Lampung Utara : Kabel jaringan internet yang menjuntai rendah di kawasan Taman Gading, tepatnya di sekitar Tugu Payan Mas, Kotabumi, Lampung Utara, memicu kekhawatiran warga. Kondisi tersebut berpotensi membahayakan pengunjung taman, pedagang kaki lima, hingga anak-anak yang kerap bermain di lokasi tersebut.
Pantauan di lapangan menunjukkan sejumlah kabel fiber optik menggantung rendah, bahkan hampir menyentuh kepala orang dewasa. Kabel tersebut berasal dari tiang jaringan milik salah satu penyedia layanan internet yang roboh setelah diterjang angin puting beliung beberapa waktu lalu.
Para pedagang yang beraktivitas di sekitar taman menyebutkan, tiang jaringan itu roboh sejak Sabtu sore, 14 Februari 2026 lalu, saat angin kencang disertai puting beliung melanda wilayah Kotabumi. Namun hingga kini, kondisi kabel yang menjuntai belum juga mendapat penanganan.
“Sejak angin puting beliung itu roboh, sampai sekarang belum juga dibenahi. Kabelnya jadi menjuntai seperti ini. Kami khawatir kalau sampai tersangkut orang atau kendaraan,” ujar Sunarti salah seorang pedagang di area Taman Gading.
Selain berpotensi mencelakai pejalan kaki dan pengendara, kabel yang menggantung semrawut juga merusak estetika kawasan taman yang selama ini menjadi salah satu ruang publik favorit warga Kotabumi.
Tidak hanya itu, kondisi tersebut juga menimbulkan risiko lain seperti tersangkut kendaraan, melukai pengunjung, hingga potensi korsleting jika jaringan mengalami kerusakan.
Fenomena kabel jaringan yang tidak tertata rapi memang kerap menjadi persoalan di berbagai daerah.

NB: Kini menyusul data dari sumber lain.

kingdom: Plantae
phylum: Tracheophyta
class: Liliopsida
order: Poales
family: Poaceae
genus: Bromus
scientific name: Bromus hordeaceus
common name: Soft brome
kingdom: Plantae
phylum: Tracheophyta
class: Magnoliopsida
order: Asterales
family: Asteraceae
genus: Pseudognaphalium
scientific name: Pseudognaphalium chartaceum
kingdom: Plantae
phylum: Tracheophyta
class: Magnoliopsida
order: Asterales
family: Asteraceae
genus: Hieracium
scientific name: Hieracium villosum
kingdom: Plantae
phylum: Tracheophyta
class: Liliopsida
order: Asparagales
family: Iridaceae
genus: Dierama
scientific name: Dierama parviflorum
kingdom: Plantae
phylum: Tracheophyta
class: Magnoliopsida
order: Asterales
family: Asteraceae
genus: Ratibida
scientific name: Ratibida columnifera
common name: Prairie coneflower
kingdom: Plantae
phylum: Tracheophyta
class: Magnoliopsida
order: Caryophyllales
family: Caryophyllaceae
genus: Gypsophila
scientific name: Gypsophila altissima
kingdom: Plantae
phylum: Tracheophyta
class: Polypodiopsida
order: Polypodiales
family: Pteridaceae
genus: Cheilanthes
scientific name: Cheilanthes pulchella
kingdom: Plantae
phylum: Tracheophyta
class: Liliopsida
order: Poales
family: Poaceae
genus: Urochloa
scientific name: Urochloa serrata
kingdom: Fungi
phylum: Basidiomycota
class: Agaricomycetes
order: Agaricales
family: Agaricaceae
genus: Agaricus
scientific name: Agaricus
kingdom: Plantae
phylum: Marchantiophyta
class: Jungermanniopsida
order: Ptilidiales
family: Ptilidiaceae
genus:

Pemasangan yang tidak terstandar, minimnya pengawasan, hingga dugaan adanya kabel jaringan ilegal sering kali menjadi penyebab utama kondisi semrawut tersebut.
Warga dan pedagang di sekitar Taman Gading berharap pihak penyedia layanan internet segera memperbaiki tiang jaringan yang roboh serta menata kembali kabel yang menjuntai agar tidak membahayakan masyarakat.
Mereka juga meminta pemerintah daerah memperketat pengawasan terhadap pemasangan kabel jaringan di ruang publik.
“Kalau dibiarkan terus tentu berbahaya. Kami berharap segera diperbaiki sebelum terjadi hal yang tidak diinginkan,” kata Dulah pedagang lainnya mengungkapkan.